Continuing in no special order, my eye caught color that from a distance reminded me of a bouquet of flowers in yellow, violet, red and green. When I was close to read the title, Askew, I found it the work of Pittsfield artist Bill Tobin, brother of one of my closest friends as a child — F. X., a gifted professional artist who passed away in 2014. This passionate sculpture of welded steel and pigment is an eye-catcher.
Foam, fiberglass and pigment come together in Michelle Post’s Tronies, three sculptures quite different although much the same, and I attempted to see what they were seeing with no luck.
I found others with names like Obsolete Oil Can by Peter Dellert of Holyoke, a whimsical shape with its can fashioned out of vines, and Upstream by Holyoke’s Mark Attebery, reflecting the golden sunshine as it flows along its course of pleasantly convoluted copper tubing. The whole SculptureNow show includes some 30 sculptures … and next season I may share a look at the gardens or inside the house.

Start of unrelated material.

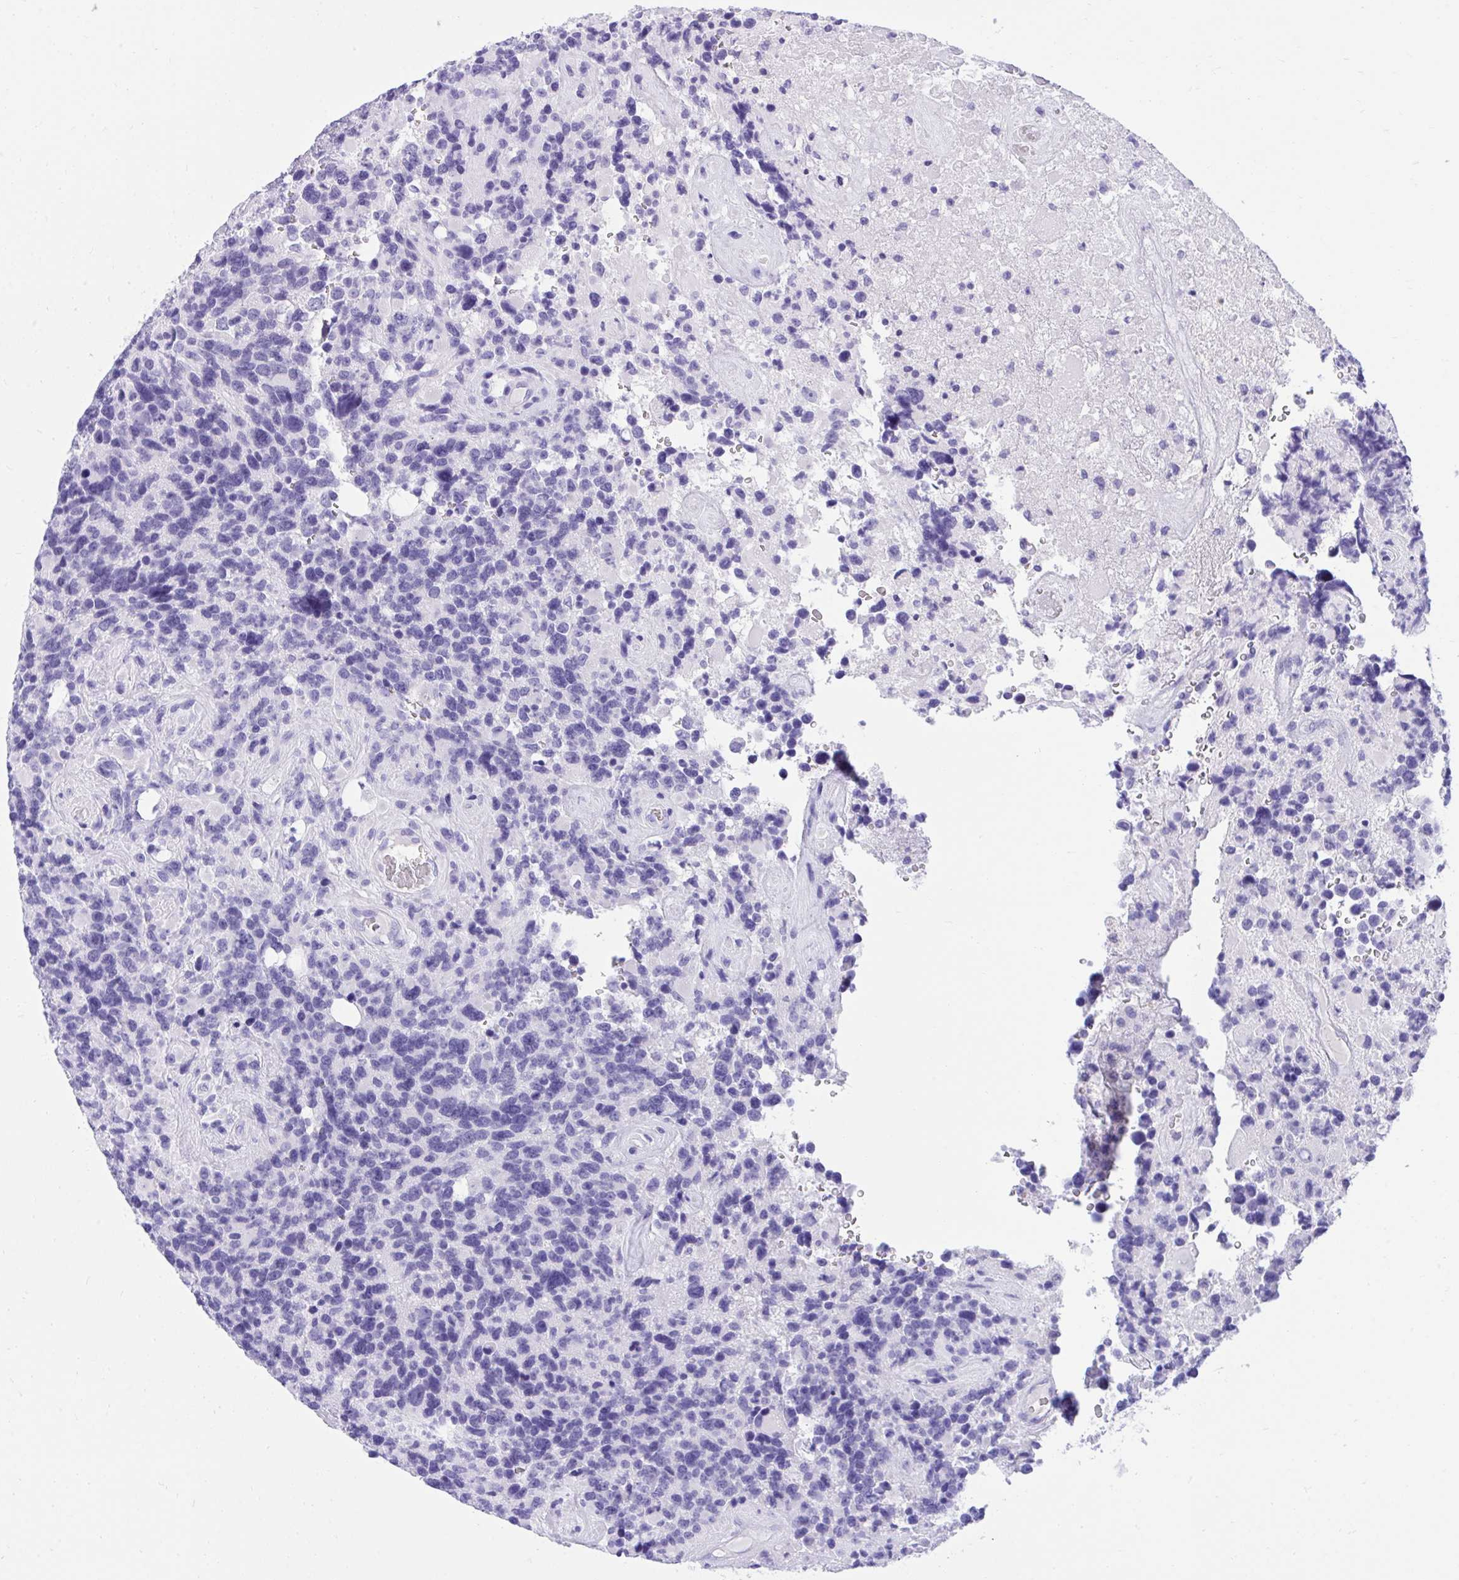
{"staining": {"intensity": "negative", "quantity": "none", "location": "none"}, "tissue": "glioma", "cell_type": "Tumor cells", "image_type": "cancer", "snomed": [{"axis": "morphology", "description": "Glioma, malignant, High grade"}, {"axis": "topography", "description": "Brain"}], "caption": "DAB immunohistochemical staining of high-grade glioma (malignant) demonstrates no significant positivity in tumor cells.", "gene": "KCNN4", "patient": {"sex": "female", "age": 40}}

Outdoor activities also explore the Mount in the fall, including:
A morning bird walk on Sept. 25 finishes Mass Audubon’s first season of birding at the Mount.Walk these natural wooded paths and the open gardens and groomed lawns to hear and see a variety of wild songbirds — in season, bobolinks in the meadows, vireos singing on the hottest days, and warblers, sparrows, tanagers and more. Birds are still plentiful enough in the late summer and fall, although much quieter, and learning their fall plumages will add a feather to your cap. One trip is moderate, and the other Intermediate, a vigorously paced walk down to Edith Wharton Park and Laurel Lake. Call 413-551-5100 for information.
Berkshire Coaching at the Mount: Relive the Gilded Age and see historic and meticulously restored horse-drawn coaches as they arrive through the main gates of The Mount. A presentation of the coaches will follow the procession. The event is free and open to all; for morel information about Berkshire Coaching Weekend, visit BerkshireCoachingWeekend.com.
Artist-guided Sculpture Walk: The Mount, in partnership with SculptureNow will offer a free 90-minute artist-guided tour of this world-class sculpture show on Oct. 14 at 1:30 pm. The tour includes access to The Mount’s grounds, Café and Bookstore only, rain or shine.